Is it really that lawyers (and judges) just hate technology? Nope. Not at all.

It’s not that lawyers are anti-technology, it’s that they are anti-bullshit.

Keith Lee

The Second Circuit wasn’t fond of bullshit either. Good decision.

*As Turk informs me, the managing partner of Jacoby & Meyers NY is Andrew Finkelstein. He’s also the principal of Finkelstein and Partners. And he’s also the Finkelstein in Finkelstein, Blankinship, Frei‐Pearson & Garber, LLP. So, one might say that J&M did go kinda pro se, although others might say that’s not really possible since a lawyer can’t be in three firms at once. But one thing is clear: Andrew Finkelstein isn’t lazy.

H/T Keith Kaplan

 

20 thoughts on “Why Jacoby & Meyers Didn’t Go Pro Se

  1. Max Kennerly

    On the law, the court is undoubtedly correct. This would be quite an expansion of free speech rights.

    On the policy, I’m not so sure. Does it really matter if the co-owners of a firm happen to be lawyers or not? Consider your typical big corporate law firm with offices across the country. Every partner there cares about the ethics of their own representation, but when it comes to other lawyers in unrelated representation, money is money. No Wills & Trusts partner in San Francisco ever called up the Litigation partner in Miami to tell them they’d prefer ethics over income. They called to ask them why their revenue-per-lawyer is sagging.

    We already have a system where people can own an interest in law firms and profit without having any ethical responsibility to the underlying clients. If the Litigation partner in Miami makes double the normal revenue (which they share back with the other partners), then gets disbarred the next year because that revenue came from gambling with IOLTA funds, then, well, that’s their problem, not the problem of the Wills & Trusts partner in San Francisco, who benefited from it.

━━━━━━━━

Instructions for the task:
Answer these questions about the post on Jacoby & Meyers:
1. Who is quoted as saying lawyers are anti-bullshit rather than anti-technology?
2. Who is named as the managing partner of Jacoby & Meyers NY?
3. In Max Kennerly's comment, what kind of partner is placed in San Francisco?
The listing after this text has nothing to do with this exercise.

━━━━━━━━

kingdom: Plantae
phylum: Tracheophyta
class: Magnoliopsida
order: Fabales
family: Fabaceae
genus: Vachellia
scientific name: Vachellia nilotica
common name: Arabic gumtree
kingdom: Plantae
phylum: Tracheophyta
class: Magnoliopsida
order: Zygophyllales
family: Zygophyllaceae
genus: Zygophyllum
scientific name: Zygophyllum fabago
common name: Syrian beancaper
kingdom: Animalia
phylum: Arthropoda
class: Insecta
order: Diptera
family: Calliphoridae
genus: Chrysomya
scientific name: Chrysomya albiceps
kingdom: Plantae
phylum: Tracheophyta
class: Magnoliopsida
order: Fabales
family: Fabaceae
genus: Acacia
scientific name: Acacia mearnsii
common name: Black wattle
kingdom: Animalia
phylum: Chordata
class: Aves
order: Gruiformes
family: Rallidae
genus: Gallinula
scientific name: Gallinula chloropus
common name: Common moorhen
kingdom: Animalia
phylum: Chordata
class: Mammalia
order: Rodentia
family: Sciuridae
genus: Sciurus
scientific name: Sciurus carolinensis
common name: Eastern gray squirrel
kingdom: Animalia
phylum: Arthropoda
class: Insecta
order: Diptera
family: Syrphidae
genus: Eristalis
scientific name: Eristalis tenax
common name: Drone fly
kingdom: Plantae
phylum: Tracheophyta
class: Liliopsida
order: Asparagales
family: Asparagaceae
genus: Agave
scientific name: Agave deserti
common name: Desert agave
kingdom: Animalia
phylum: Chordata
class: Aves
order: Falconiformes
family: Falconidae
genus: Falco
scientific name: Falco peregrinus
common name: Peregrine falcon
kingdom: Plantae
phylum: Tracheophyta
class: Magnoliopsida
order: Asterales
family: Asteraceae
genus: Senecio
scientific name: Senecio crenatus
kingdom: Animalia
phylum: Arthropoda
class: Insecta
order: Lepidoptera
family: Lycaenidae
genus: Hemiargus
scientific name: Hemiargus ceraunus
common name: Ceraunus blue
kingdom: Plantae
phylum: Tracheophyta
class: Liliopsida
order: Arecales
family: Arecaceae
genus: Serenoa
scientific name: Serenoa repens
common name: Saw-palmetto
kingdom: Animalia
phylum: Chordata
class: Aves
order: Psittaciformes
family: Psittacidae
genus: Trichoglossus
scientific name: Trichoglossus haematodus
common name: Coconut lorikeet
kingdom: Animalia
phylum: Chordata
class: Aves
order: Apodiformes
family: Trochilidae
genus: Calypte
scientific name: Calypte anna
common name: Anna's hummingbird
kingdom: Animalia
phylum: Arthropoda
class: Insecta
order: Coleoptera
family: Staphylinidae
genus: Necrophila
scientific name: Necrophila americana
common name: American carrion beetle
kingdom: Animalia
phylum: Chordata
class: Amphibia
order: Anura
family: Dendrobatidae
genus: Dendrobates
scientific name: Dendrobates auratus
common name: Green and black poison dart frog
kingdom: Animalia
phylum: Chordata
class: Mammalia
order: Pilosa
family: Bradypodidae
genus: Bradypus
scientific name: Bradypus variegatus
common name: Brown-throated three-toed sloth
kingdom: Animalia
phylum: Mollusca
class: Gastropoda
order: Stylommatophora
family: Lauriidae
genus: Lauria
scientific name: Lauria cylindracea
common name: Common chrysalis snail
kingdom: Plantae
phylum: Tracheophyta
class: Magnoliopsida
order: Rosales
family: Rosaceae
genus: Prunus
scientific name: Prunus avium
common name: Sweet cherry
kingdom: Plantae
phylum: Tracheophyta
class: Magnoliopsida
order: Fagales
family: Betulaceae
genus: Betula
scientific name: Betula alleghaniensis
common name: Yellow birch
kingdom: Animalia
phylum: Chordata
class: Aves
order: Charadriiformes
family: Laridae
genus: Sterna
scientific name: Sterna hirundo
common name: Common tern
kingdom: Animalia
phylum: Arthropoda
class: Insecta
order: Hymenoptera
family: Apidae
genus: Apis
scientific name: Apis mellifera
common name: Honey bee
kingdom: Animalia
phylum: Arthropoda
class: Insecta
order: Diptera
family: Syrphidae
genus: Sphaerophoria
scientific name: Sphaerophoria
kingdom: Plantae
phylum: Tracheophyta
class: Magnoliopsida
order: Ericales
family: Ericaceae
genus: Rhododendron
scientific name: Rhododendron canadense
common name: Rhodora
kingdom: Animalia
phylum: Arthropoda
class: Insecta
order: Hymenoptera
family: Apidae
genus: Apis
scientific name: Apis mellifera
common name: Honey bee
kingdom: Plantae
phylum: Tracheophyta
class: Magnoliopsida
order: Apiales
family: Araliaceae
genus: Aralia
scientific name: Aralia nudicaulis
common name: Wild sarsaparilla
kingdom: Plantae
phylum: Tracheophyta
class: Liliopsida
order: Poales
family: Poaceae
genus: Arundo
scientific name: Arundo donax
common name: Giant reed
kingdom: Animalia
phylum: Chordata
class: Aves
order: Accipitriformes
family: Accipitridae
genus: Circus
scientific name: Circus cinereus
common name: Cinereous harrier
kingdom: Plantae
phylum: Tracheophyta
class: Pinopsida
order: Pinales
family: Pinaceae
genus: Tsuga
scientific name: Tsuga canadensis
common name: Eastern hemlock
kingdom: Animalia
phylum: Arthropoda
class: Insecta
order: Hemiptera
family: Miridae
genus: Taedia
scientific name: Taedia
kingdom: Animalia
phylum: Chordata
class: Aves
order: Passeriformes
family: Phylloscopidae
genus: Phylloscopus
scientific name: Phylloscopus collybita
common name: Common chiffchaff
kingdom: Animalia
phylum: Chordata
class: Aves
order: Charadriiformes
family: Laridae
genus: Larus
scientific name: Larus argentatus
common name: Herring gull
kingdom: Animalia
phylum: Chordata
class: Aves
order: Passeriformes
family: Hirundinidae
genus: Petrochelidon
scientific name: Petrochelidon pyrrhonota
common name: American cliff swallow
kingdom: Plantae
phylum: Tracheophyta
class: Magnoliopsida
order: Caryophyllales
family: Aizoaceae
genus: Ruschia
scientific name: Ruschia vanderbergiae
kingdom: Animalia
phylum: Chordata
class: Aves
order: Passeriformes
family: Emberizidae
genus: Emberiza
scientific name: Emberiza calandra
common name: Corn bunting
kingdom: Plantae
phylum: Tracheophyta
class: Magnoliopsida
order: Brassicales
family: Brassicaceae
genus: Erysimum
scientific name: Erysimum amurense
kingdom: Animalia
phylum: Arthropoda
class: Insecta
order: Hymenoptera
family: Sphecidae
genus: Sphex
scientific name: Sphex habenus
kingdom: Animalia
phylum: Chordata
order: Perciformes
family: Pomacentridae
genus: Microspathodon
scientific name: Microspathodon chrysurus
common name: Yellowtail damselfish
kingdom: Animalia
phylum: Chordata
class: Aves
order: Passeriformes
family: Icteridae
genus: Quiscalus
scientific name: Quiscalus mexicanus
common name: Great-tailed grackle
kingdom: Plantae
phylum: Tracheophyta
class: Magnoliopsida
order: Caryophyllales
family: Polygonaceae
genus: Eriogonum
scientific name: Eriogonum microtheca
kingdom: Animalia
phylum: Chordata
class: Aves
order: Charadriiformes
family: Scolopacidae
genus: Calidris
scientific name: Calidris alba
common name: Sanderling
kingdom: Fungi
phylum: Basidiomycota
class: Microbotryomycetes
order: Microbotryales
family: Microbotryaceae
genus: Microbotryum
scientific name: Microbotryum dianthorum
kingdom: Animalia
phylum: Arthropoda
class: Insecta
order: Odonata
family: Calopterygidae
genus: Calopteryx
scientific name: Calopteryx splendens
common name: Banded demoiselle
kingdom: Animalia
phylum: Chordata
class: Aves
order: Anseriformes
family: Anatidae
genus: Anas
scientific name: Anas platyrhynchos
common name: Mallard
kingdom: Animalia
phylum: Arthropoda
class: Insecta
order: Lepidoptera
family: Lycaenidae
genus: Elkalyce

━━━━━━━━

Response to this task:
1. Keith Lee
2. Andrew Finkelstein
3. A Wills & Trusts partner